**Problem to solve:** If a line in the data below includes the string "with", please return a copy of it.

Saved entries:
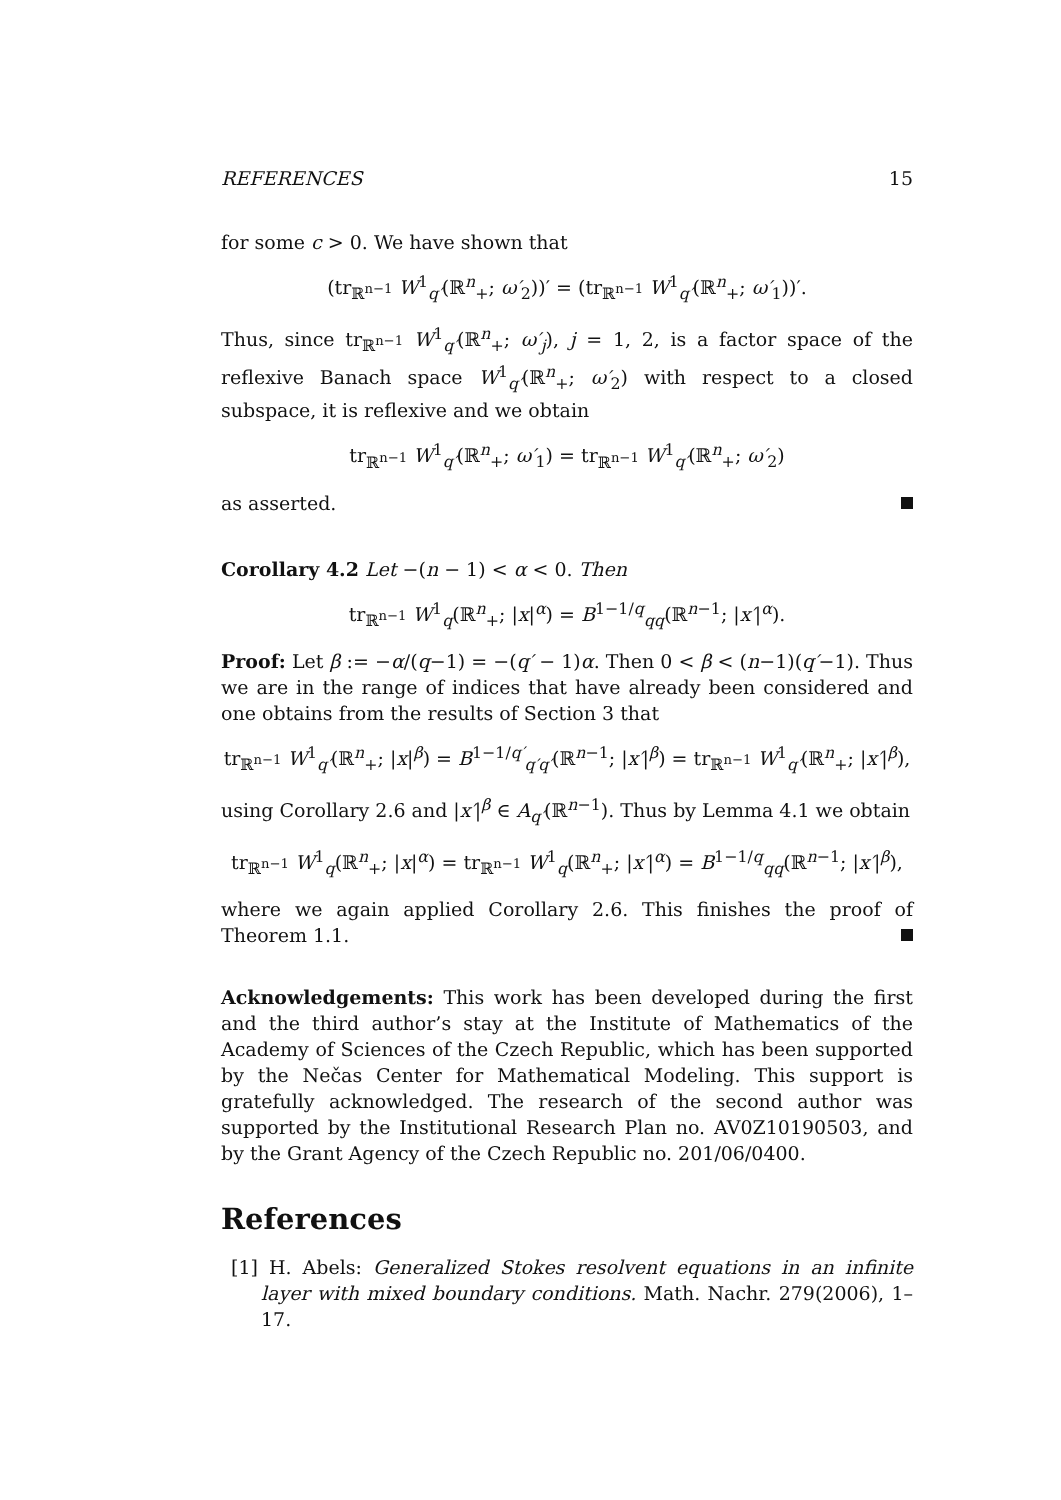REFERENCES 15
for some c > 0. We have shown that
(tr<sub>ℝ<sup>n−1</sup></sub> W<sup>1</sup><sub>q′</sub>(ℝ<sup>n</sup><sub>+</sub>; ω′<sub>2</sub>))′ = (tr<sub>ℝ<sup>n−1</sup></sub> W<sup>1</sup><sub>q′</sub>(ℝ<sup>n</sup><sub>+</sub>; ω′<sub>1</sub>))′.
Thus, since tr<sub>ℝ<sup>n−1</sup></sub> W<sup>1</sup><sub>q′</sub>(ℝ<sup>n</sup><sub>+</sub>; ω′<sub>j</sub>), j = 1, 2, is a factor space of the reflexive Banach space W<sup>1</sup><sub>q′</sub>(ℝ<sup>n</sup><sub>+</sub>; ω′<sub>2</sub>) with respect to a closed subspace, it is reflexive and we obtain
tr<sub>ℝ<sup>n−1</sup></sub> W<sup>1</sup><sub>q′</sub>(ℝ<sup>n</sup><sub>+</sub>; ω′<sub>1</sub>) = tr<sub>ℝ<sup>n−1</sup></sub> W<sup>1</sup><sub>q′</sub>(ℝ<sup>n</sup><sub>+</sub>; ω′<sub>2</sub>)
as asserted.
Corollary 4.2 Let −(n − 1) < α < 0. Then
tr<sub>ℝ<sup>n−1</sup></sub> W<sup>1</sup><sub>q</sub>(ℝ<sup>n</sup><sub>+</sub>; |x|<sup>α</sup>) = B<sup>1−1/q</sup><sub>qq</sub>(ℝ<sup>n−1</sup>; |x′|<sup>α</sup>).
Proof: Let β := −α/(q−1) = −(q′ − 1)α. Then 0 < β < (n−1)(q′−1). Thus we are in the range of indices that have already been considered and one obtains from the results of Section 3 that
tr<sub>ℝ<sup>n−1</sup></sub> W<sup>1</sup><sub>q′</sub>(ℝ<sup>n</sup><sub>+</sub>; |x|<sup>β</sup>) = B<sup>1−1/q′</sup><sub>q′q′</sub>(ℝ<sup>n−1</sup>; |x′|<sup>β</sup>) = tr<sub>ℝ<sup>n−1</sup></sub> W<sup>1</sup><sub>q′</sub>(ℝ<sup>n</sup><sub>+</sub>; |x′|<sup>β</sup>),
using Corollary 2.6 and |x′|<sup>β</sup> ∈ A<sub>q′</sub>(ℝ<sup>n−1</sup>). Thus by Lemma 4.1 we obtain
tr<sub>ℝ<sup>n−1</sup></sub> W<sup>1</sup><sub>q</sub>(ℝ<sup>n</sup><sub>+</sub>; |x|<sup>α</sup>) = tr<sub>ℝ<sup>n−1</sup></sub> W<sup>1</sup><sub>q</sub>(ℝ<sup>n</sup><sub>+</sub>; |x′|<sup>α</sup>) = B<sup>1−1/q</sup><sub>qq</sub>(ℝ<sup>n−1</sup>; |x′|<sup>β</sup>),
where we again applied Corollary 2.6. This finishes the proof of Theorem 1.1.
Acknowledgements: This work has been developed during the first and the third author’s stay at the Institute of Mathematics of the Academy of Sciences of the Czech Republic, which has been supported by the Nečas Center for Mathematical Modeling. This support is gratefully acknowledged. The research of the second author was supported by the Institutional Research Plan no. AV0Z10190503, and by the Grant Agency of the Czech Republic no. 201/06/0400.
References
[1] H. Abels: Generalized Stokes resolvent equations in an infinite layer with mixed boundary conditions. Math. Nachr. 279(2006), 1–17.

**Exercise response:**
Thus, since tr<sub>ℝ<sup>n−1</sup></sub> W<sup>1</sup><sub>q′</sub>(ℝ<sup>n</sup><sub>+</sub>; ω′<sub>j</sub>), j = 1, 2, is a factor space of the reflexive Banach space W<sup>1</sup><sub>q′</sub>(ℝ<sup>n</sup><sub>+</sub>; ω′<sub>2</sub>) with respect to a closed subspace, it is reflexive and we obtain
[1] H. Abels: Generalized Stokes resolvent equations in an infinite layer with mixed boundary conditions. Math. Nachr. 279(2006), 1–17.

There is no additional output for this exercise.